Qual è la linea difensiva dei tre pm che hanno coordinato la prima inchiesta sulla morte di Rossi? Il punto cardine sarà dimostrare che il colonnello Aglieco non era in quell’ufficio al terzo piano del Monte; o almeno non c’era quando la sera del 6 marzo 2013, alle 21,59, è squillato il telefono con la chiamata dell’onorevole Santanché. La ricostruzione degli eventi che i magistrati porteranno a loro difesa parte da questa assenza: Aglieco non poteva essere lì, prima c’era stato una specie di ’conflitto di competenze’ con la questura. E il pm Marini, fuori dall’ufficio di Rossi, avrebbe sciolto il nodo, assegnando le indagini alla questura. Di conseguenza il colonnello sarebbe uscito dal Monte e tornato dalle parti del vicolo Monte Pio.

Secondo tassello, i tabulati Fastweb, già allegati agli atti. Riportano le ultime chiamate al numero di Rossi, c’è anche quella delle 21,59 con il numero della Santanché e la scritta, ’38 secondi, suona libero, nessuna risposta’. E’ la pezza d’appoggio che Antonino Nastasi userà per smentire di aver risposto al cellulare e di aver detto ’sono il pubblico ministero, richiami’, come sostenuto da Aglieco.

Terza difesa, i bigliettini stracciati con le scritte ’...ho fatto una cazzata...’: secondo i pm sarebbe stato uno dei carabinieri a scorgerli nel cestino e a indicarli ai magistrati. Qui poi i ricordi divergono su chi li abbia presi e ’stesi’ sulla scrivania. Ma nessuno avrebbe rovesciato il cestino sul tavolo.

Poi ci sono le 61 foto e i 2 video spuntati da pochi giorni: i pm fanno leva sul fascicolo dei rilievi tecnici eseguiti dall’assistente di polizia Federica Romano. Che nella parte relativa al’ufficio, inizia con "la porta chiusa a chiave e sigillata", elenca il contenuto della stanza, compreso il cestino con i fazzoletti, cita la finestra "in vetro doppio, ..in atto chiusa". Poi scrive: "Durante il sopralluogo i pm hanno mostrato per documentarle, tre lettere lasciate probabilmente da Rossi e rinvenute nel cestino da loro stessi". E chiude il rapporto con "nr.60 rilievi fotografici corredati dalle rispettive didascalie, come di seguito riportate". Non c’è una riga su altre foto e video girati, i pm sosterranno che per loro non esistevano, la scientifica parlò solo di 60 scatti.

# Istruzioni dell'esercizio
a) Indica tutte le persone che il brano estratto chiama per nome, nell'ordine in cui compaiono.
b) Stampa tutto il brano estratto da "Poi ci sono" giù fino a "di 60 scatti.".

# Righe mostrate

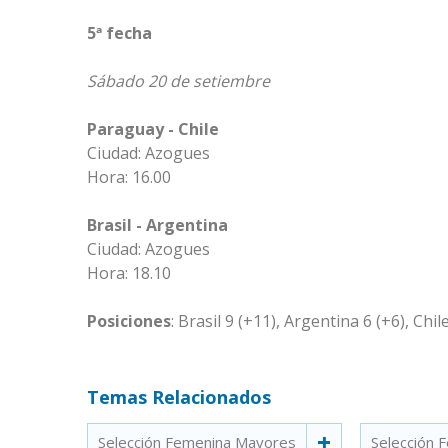
5ª fecha
Sábado 20 de setiembre
Paraguay - Chile
Ciudad: Azogues
Hora: 16.00
Brasil - Argentina
Ciudad: Azogues
Hora: 18.10
Posiciones
: Brasil 9 (+11), Argentina 6 (+6), Chil
Temas Relacionados
Selección Femenina Mayores
Selección 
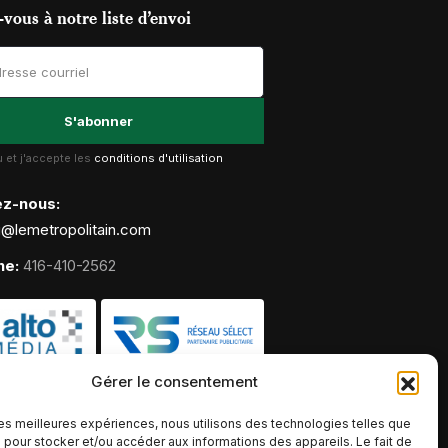
vous à notre liste d’envoi
lu et j'accepte les
conditions d'utilisation
ez-nous:
g@lemetropolitain.com
ne:
416-410-2562
Gérer le consentement
 les meilleures expériences, nous utilisons des technologies telles que
 pour stocker et/ou accéder aux informations des appareils. Le fait de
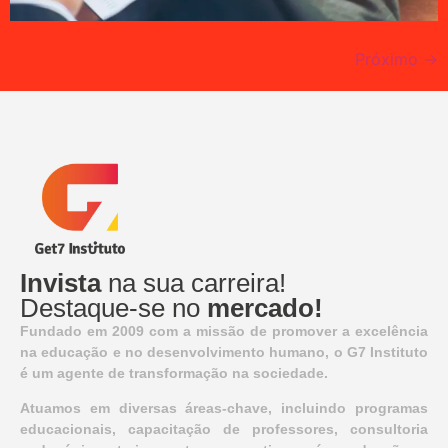
Próximo
→
Invista
na sua carreira!
Destaque-se no
mercado!
Fundado em 2009 com a missão de promover a excelência
na educação e no desenvolvimento humano, o G7 Instituto
é um agente de transformação na sociedade.
Atuamos em diversas áreas-chave, incluindo programas
educacionais, capacitação de professores, consultoria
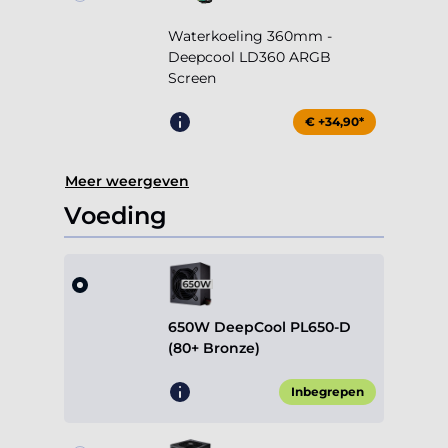
Waterkoeling 360mm -
Deepcool LD360 ARGB
Screen
€ +34,90*
Meer weergeven
Voeding
650W DeepCool PL650-D
(80+ Bronze)
Inbegrepen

# Risposte ai compiti
a) Rossi, Aglieco, Santanché, Marini, Antonino Nastasi, Federica Romano

b)
Poi ci sono le 61 foto e i 2 video spuntati da pochi giorni: i pm fanno leva sul fascicolo dei rilievi tecnici eseguiti dall’assistente di polizia Federica Romano. Che nella parte relativa al’ufficio, inizia con "la porta chiusa a chiave e sigillata", elenca il contenuto della stanza, compreso il cestino con i fazzoletti, cita la finestra "in vetro doppio, ..in atto chiusa". Poi scrive: "Durante il sopralluogo i pm hanno mostrato per documentarle, tre lettere lasciate probabilmente da Rossi e rinvenute nel cestino da loro stessi". E chiude il rapporto con "nr.60 rilievi fotografici corredati dalle rispettive didascalie, come di seguito riportate". Non c’è una riga su altre foto e video girati, i pm sosterranno che per loro non esistevano, la scientifica parlò solo di 60 scatti.